**Texte source:**
Aurélien Remoué, emblématique de la formation stéphanoise, s'est livré en exclusivité sur ses 12 années passées au club. De sa relation avec Razik Nedder, son quotidien au centre de formation de l'ASSE, les joueurs qui l'ont marqué... Entretien.
Salut Aurélien, comment vas-tu ? Quelle est ton actualité ? L'aventure au club du RFC Seraing s'est terminée ?
"Je vais bien, je suis de retour avec mes proches. J'ai vécu quelques mois en Belgique mais l'aventure s'est arrêtée. Je leur ai demandé une résiliation à l'amiable et ils ont accepté sans poser de soucis, je devais me rapprocher des miens. Nous attendons un heureux événement. Je sais que c'est compliqué de trouver un projet en cours de saison mais il fallait que je me rapproche des miens. Il faut laisser le temps, faire les choses et voir ce qui se présente."
Un retour à l'ASSE est-il envisageable ? Parle nous de ton aventure stéphanoise de 12 années ?

**Exercices:**
(a) Résumez l'entretien en deux phrases.
(b) Recopiez le passage de l'entretien qui va de « Aurélien Remoué, emblématique » à « l'ont marqué... Entretien. ».
Les enregistrements proviennent d'une autre source que l'entretien.

[Données enregistrées]

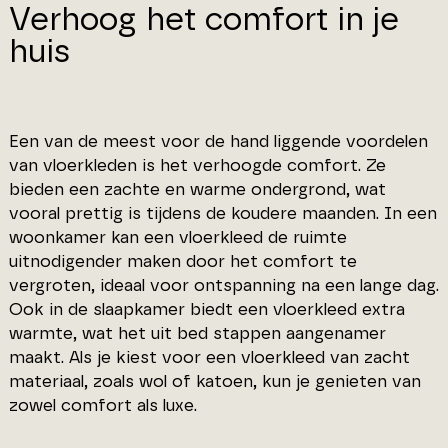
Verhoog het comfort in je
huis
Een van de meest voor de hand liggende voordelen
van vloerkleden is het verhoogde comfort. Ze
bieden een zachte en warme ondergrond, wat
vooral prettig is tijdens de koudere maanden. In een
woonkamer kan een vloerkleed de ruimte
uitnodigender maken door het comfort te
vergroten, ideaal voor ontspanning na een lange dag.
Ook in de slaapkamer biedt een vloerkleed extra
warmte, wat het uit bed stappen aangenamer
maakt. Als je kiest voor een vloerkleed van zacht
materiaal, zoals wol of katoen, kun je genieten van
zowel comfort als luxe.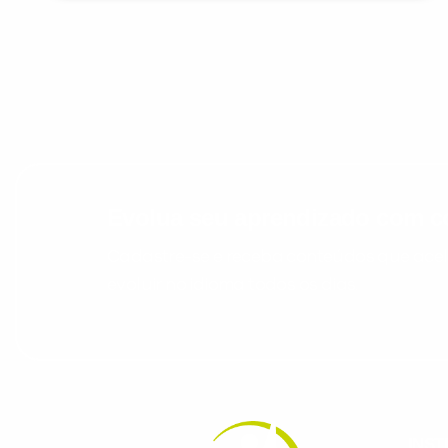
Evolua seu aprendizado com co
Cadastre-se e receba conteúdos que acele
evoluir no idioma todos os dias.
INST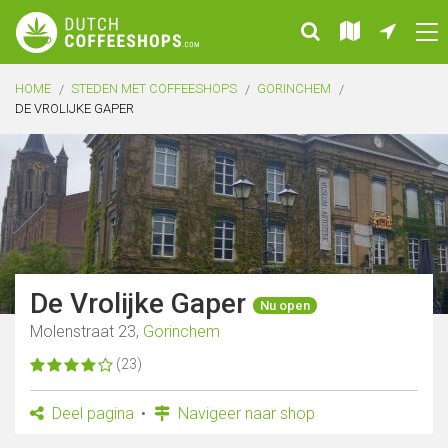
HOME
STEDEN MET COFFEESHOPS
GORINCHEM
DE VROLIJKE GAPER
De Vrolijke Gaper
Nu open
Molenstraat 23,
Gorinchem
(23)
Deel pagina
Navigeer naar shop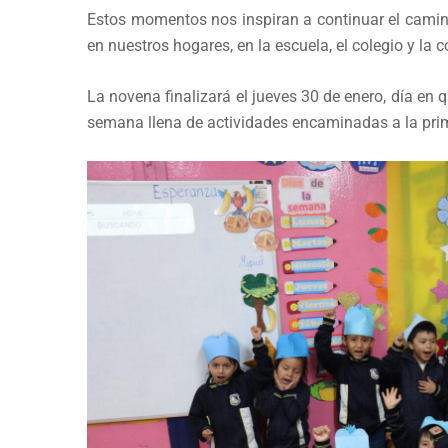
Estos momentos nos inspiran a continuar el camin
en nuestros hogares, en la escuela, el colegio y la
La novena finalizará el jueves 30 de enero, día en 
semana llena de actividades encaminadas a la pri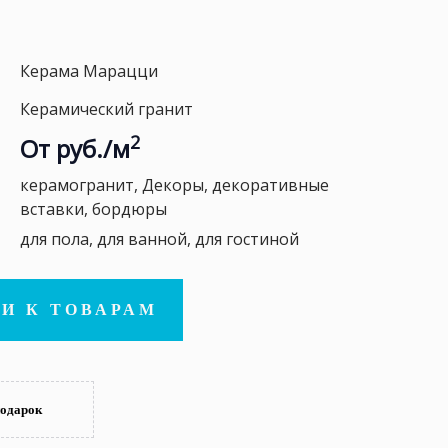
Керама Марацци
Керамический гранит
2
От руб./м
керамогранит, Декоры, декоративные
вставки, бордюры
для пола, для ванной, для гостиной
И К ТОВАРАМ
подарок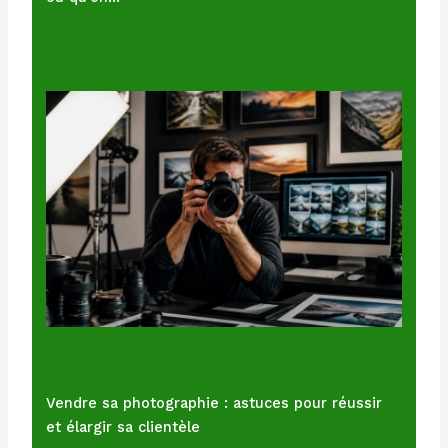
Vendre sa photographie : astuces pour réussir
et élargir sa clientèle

**Corrigé:**
(a) Aurélien Remoué, figure emblématique de la formation stéphanoise, revient en exclusivité sur les douze années qu'il a passées à l'ASSE. Il explique avoir quitté le RFC Seraing, en Belgique, par une résiliation à l'amiable afin de se rapprocher des siens, dans l'attente d'un heureux événement.

(b)
Aurélien Remoué, emblématique de la formation stéphanoise, s'est livré en exclusivité sur ses 12 années passées au club. De sa relation avec Razik Nedder, son quotidien au centre de formation de l'ASSE, les joueurs qui l'ont marqué... Entretien.